Liputan6.com, Jakarta Kebutuhan listrik diprediksi mencapai 1.800 TWh pada 2060. Prediksi ini mengacu pada asumsi pertumbuhan konsumsi listrik mencapai 4,6 persen.
"Berarti akan ada penambahan kapasitas pada 2060 sebesar 1.500 TWh atau lima kali lipat dari kapasitas listrik di tahun ini sebesar 300 TWh," ujar Wakil Direktur Utama PT PLN Darmawan Prasodjo, Jumat (30/7/2021).
Advertisement
Dia menuturkan jika dengan melihat kondisi tersebut, direncanakan penambahan kapasitas pembangkit untuk menutup selisih kebutuhan dan pasokan listrik, akan didominasi dengan energi baru dan terbarukan (EBT). Namun bukan berarti PLN akan membangun pembangkit baru dan menutup pembangkit lama.
Beberapa dari pembangkit yang sudah berjalan akan program co-firing, memasifkan penggunaan kendaraan listrik, mengonversi pembangkit listrik primer tenaga diesel dan batu bara dengan pembangkit EBT secara bertahap, dan yang lainnya.
Dia mengatakan PLN meningkatkan investasi yang diarahkan kepada pengembangan energi baru terbarukan (EBT) guna mendukung komitmen untuk mendorong pencapaian nol emisi karbon atau net zero emission pada 2060.
Saat ini, PLN tengah mendorong transisi energi dan dekarbonisasi dengan strategi bertahap guna mencapai target nol emisi karbon pada 2060.
"PLN akan mulai memensiunkan generasi pertama PLTU (subcritical) pada 2030 dan dilanjutkan pada tahun berikutnya, sehingga pada 2060 seluruh PLTU digantikan pembangkit berbasis EBT," jelas dia.
Sebab itu dalam tahun-tahun mendatang akan banyak megaproyek PLN untuk membangun pembangkit EBT akan mulai bermunculan.
Meskipun saat ini kondisi ketenagalistrikan nasional tengah kelebihan pasokan, namun PLN berkomitmen akan terus meningkatkan bauran EBT sesuai dengan target yang dicanangkan.
PLN dikatakan harus tetap mempertimbangkan kondisi supply and demand agar kondisi oversupply yang saat ini terjadi dapat membaik.
Karena dengan kondisi saat ini, keuangan PLN cukup terbebani karena masih harus membayar listrik dari pihak ketiga yang hanya diutilisasi sebagian.
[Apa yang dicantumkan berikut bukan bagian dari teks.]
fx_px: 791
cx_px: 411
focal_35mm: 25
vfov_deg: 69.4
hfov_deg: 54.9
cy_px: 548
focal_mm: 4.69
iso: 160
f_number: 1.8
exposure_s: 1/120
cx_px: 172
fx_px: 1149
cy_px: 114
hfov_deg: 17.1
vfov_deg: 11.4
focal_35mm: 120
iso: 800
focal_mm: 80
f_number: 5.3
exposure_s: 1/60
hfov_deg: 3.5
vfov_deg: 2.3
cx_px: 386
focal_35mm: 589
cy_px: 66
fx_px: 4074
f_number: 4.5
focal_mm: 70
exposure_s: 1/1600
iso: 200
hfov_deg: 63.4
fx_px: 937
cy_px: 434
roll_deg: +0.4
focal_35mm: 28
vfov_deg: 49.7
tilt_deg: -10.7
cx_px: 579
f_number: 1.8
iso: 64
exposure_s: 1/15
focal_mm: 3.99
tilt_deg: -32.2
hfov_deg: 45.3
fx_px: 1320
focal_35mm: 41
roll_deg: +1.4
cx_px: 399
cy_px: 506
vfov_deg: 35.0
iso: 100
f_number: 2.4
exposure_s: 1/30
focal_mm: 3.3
"Pemerintah menetapkan bahwa PLN harus membayar semua listrik yang dihasilkan oleh pihak ketiga. Oleh karena itu, saat ini PLN harus cermat dalam menghitung dan mengalokasikan pasokan listrik agar tidak memberikan dampak yang jauh lebih buruk bagi keuangan," terang Darmawan.
3 Faktor Kegagalan Proyek
Founding Director of The University of Oxford's program on Sustainable Capital-Intensive Industries, Atif Ansar pada kesempatan yang sama di acara tersebut, mengingatkan tiga faktor yang berpotensi memicu kegagalan megaproyek.
Faktor pertama adalah pelaku proyek terlampau optimistis dan tidak melihat adanya kerikil yang menghambat keberlangsungan proyek tersebut.
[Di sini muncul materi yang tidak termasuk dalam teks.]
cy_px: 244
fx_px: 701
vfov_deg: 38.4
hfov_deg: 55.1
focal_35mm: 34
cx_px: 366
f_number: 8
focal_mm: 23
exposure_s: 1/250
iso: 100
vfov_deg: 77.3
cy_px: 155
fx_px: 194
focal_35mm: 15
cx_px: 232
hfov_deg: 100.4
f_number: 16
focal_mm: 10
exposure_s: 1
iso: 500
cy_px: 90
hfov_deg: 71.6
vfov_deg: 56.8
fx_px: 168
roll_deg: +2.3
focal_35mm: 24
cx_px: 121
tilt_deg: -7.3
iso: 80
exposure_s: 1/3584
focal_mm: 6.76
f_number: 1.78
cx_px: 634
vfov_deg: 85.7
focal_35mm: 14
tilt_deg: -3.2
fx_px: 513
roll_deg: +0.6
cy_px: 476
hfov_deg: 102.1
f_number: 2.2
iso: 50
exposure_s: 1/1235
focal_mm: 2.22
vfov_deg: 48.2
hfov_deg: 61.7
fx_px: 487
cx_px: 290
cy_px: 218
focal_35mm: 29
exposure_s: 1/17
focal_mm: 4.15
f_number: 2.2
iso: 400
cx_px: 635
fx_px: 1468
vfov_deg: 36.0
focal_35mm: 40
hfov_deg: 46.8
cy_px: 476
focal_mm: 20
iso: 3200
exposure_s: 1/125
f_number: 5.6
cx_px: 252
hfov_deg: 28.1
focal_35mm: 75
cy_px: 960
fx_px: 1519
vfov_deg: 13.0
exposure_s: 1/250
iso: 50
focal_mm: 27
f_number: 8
Faktor kedua, dalam membuat rancangan induk megaproyek, inisiator akan mengerek nilainya supaya dapat lebih mudah mendapatkan fasilitas keuangan.
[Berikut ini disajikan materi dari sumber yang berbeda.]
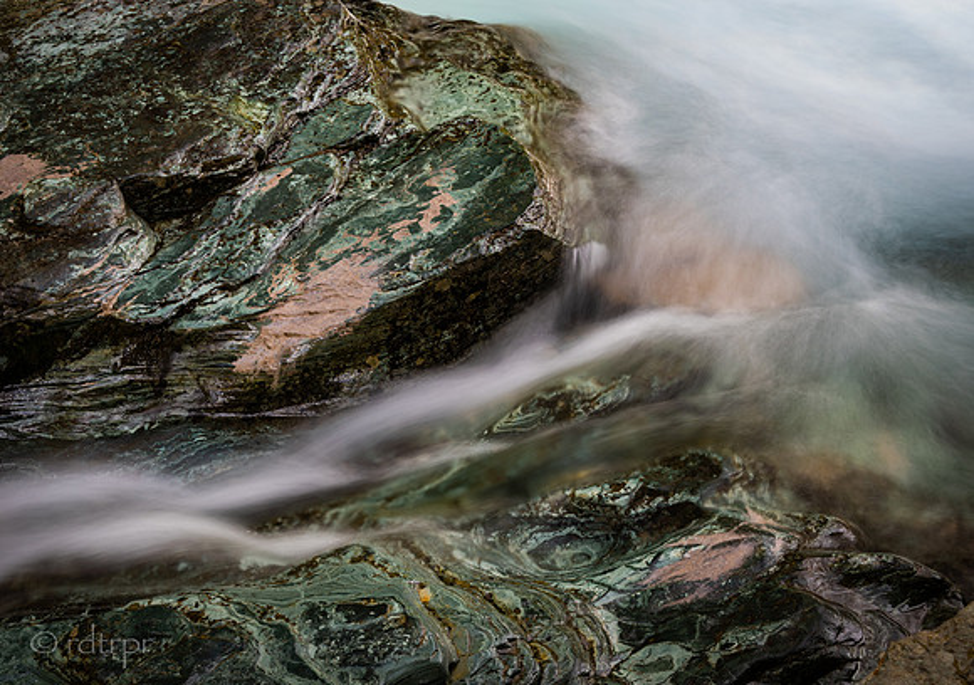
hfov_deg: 29.4
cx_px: 460
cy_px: 342
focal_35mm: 67
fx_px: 1857
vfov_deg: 20.9
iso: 31
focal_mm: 65
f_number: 16
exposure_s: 1.3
Dalam hal ini, tidak sedikit inisiator megaproyek terlalu besar menggelembungkan nilainya tanpa melihat faktor risiko yang menyertainya.
"Faktor terakhir adalah kompleksitas. Tidak sedikit inisiator proyek membuat perbandingan secara linear, padahal dalam prakteknya dalam membangun sebuah megaproyek banyak faktor yang harus dihitung secara pararel," jelas Atif.
Darmawan menyatakan sependapat dengan Atif. Oleh karenanya, untuk pembangunan pembangkit EBT ke depan, PLN akan melakukannya dengan cermat. Apabila di suatu daerah, suplai listriknya sudah melebihi kapasitas, maka pembangkit EBT sebaiknya tidak dibangun.
“Pertama, keselarasan pasokan dan kebutuhan. Kedua, aspek lingkungan dan berikutnya sudah barang tentu keterjangkauan karena kita ingin semua lapisan masyarakat dapat memanfaatkannya” pungkasnya.